More from Eugene Volokh here (linking to commentary by Josh Blackman).  A lot more from David Kopel here.

Congratulations to San Diego-based USD law alumnus (and my former student) Alan Beck, counsel for the plaintiff-appellant.

07/24/2018

Birthright Citizenship: What the Meaning of “in” is
Andrew Hyman

This is a brief followup to Mike Ramsey’s recent post about birthright citizenship for babies born to people who have immigrated illegally to the United States.  The Citizenship Clause says, “All persons born or naturalized in the United States, and subject to the jurisdiction thereof, are citizens of the United States and of the State wherein they reside.”  Most of the discussion has revolved around the meaning of the phrase “subject to the jurisdiction thereof” (note the definite article “the” which seems in this context to suggest full rather than partial jurisdiction).  I won’t now add to what was previously said about that phrase.  I just want to now put in a good word for also discussing the meaning of “in.”

To be physically “in” the United States is not the same as being lawfully “in” the United States, and the word “in” in the Citizenship Clause may well mean both physically and lawfully “in” the United States.  Many post-1868 cases support that view.  See, e.g., U.S. v. Tu Joy, 198 U.S. 253 (1905): “The petitioner, although physically within our boundaries, is to be regarded as...stopped at the limit of our jurisdiction and kept there while his right to enter was under debate.”  Or see Zartarian v. Billings, 204 U.S. 170 (1907): “Never having legally landed, of course [he] could not have dwelt within the United States."  Or see Kaplan v. Tod, 267 U.S. 228 (1925) (“The appellant could not lawfully have landed in the United States. . . and until she legally landed ‘could not have dwelt within the United States’”).  Or see Leng May Ma v. Barber, 357 U.S. 185 (1958): “We conclude that petitioner's parole did not alter her status as an excluded alien or otherwise bring her ‘within the United States’ in the meaning of § 243 (h)."  This is all very similar to the ancient diplomatic doctrine of quasi extra territorium (Latin: “as if outside the territory”).

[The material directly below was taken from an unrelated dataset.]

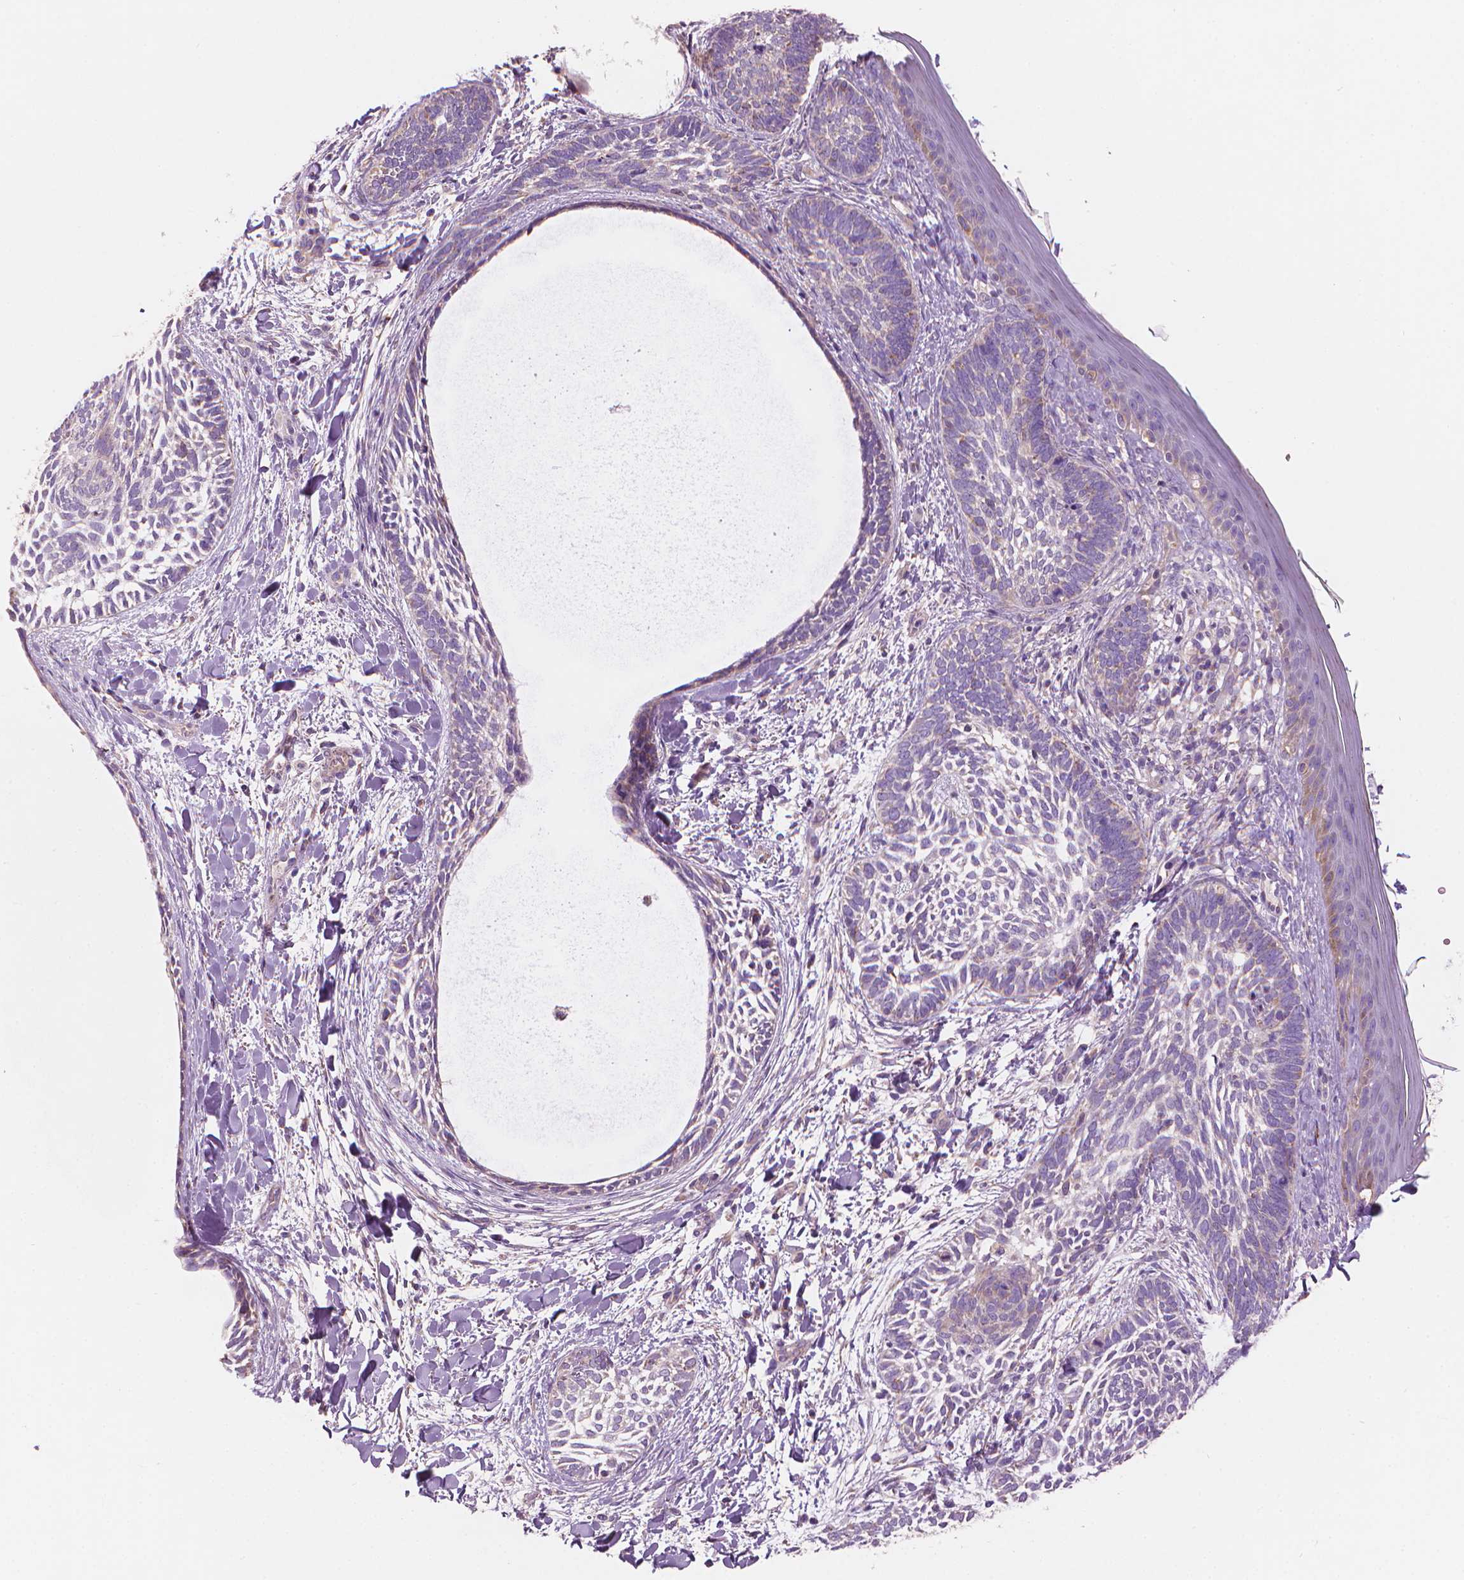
{"staining": {"intensity": "negative", "quantity": "none", "location": "none"}, "tissue": "skin cancer", "cell_type": "Tumor cells", "image_type": "cancer", "snomed": [{"axis": "morphology", "description": "Normal tissue, NOS"}, {"axis": "morphology", "description": "Basal cell carcinoma"}, {"axis": "topography", "description": "Skin"}], "caption": "The image demonstrates no staining of tumor cells in skin cancer.", "gene": "TTC29", "patient": {"sex": "male", "age": 46}}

This is not to say that the words “subject to the jurisdiction thereof” do not provide a textual way to resolve the matter.  All I’m saying is that the word “in” could perhaps resolve it too.  There are a lot of subtleties here, not least of which is that being within a legal jurisdiction is not always the same as being within a territorial jurisdiction, which in turn is not always the same as being physically within a territory.

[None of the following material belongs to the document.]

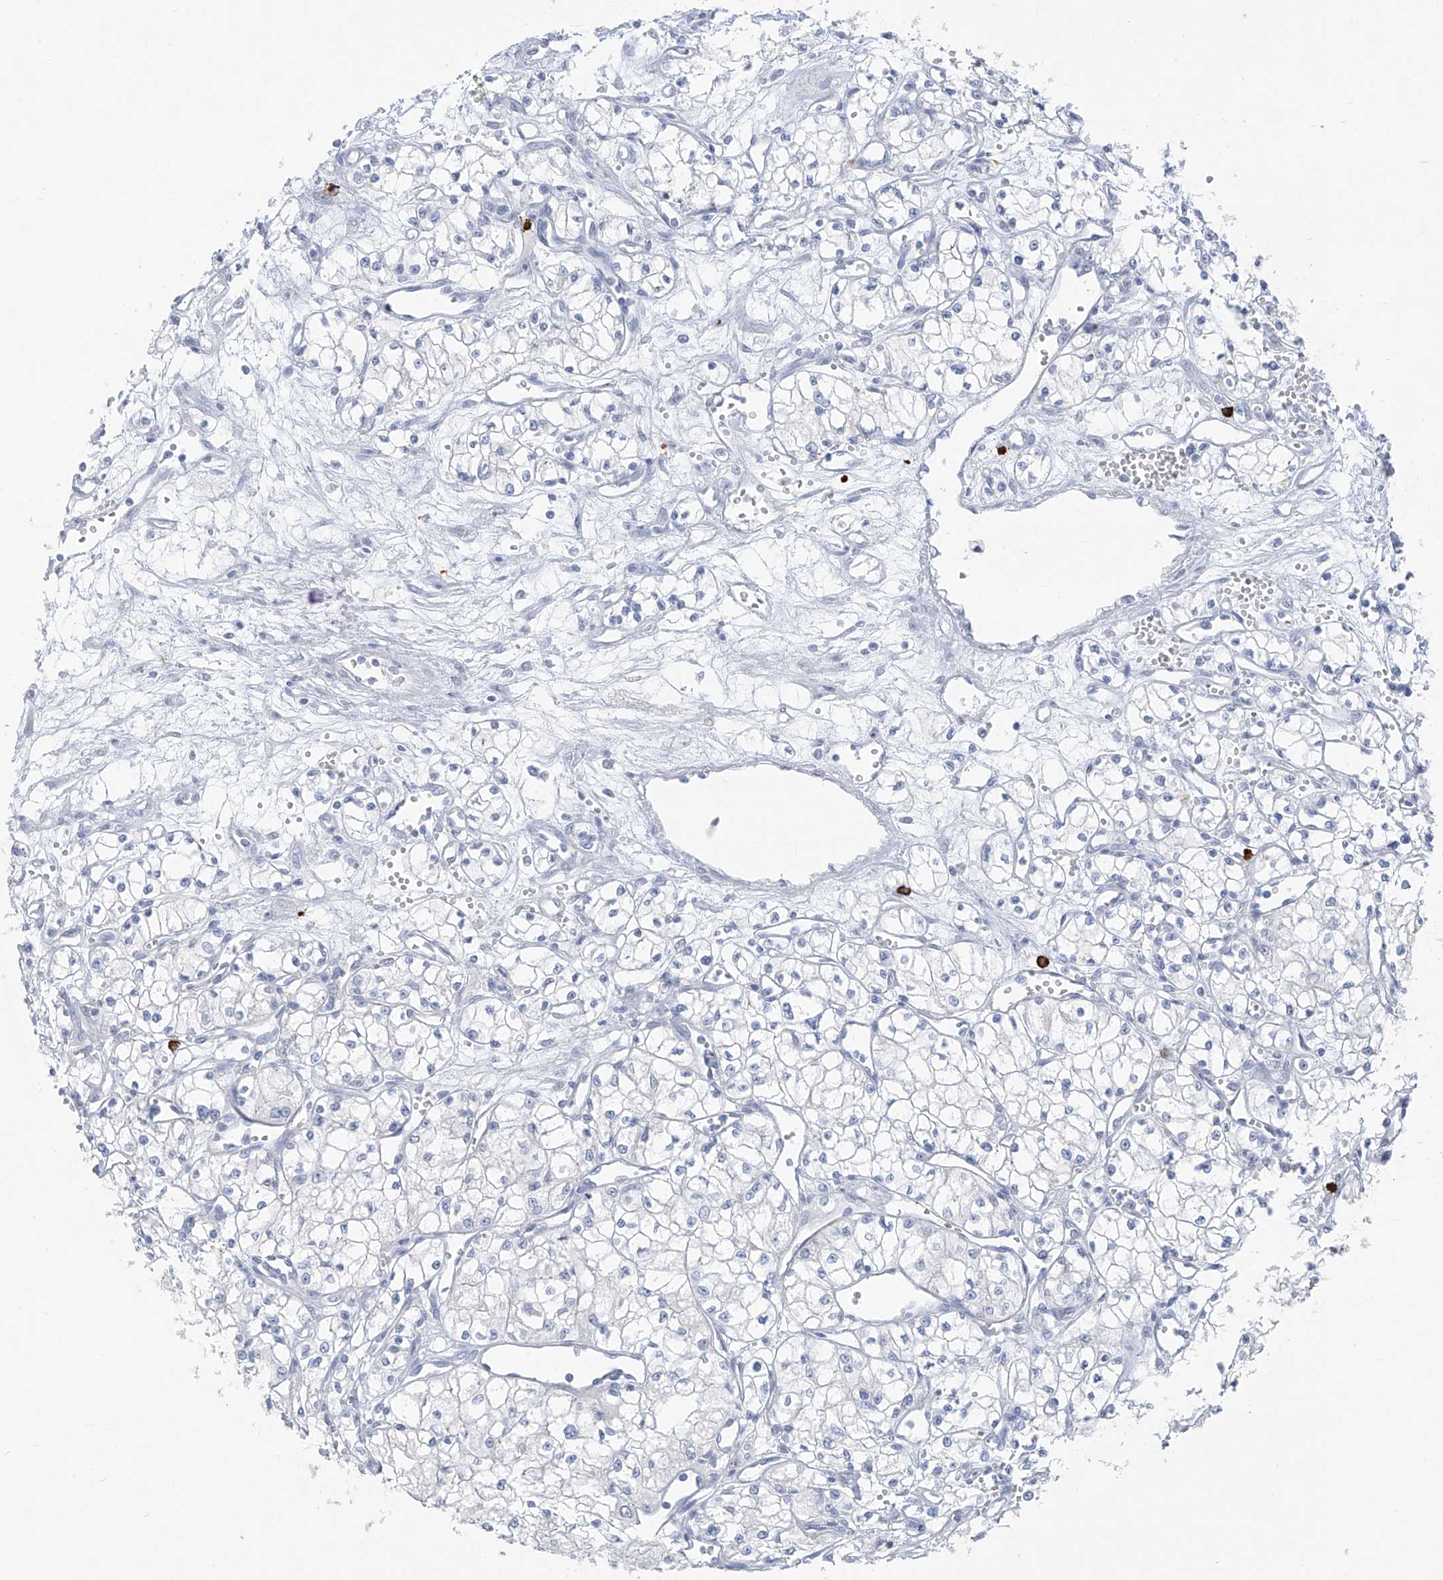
{"staining": {"intensity": "negative", "quantity": "none", "location": "none"}, "tissue": "renal cancer", "cell_type": "Tumor cells", "image_type": "cancer", "snomed": [{"axis": "morphology", "description": "Normal tissue, NOS"}, {"axis": "morphology", "description": "Adenocarcinoma, NOS"}, {"axis": "topography", "description": "Kidney"}], "caption": "Immunohistochemistry (IHC) photomicrograph of human renal cancer (adenocarcinoma) stained for a protein (brown), which displays no positivity in tumor cells. (DAB immunohistochemistry (IHC), high magnification).", "gene": "CX3CR1", "patient": {"sex": "male", "age": 59}}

Pre-1868 evidence about the word “in” would be useful.  If there is legitimate doubt about the question, then that counsels against any court overturning otherwise-valid statutes that address the matter.  But the matter should only be considered doubtful once interpretive rules have failed to yield clarity.  See John McGinnis: “the practice of liquidation confirms that for the Framers, clarification of unclear text through interpretive rules comes before any obligation of judicial clarity comes into play” (thanks to Will Baude for the pointer).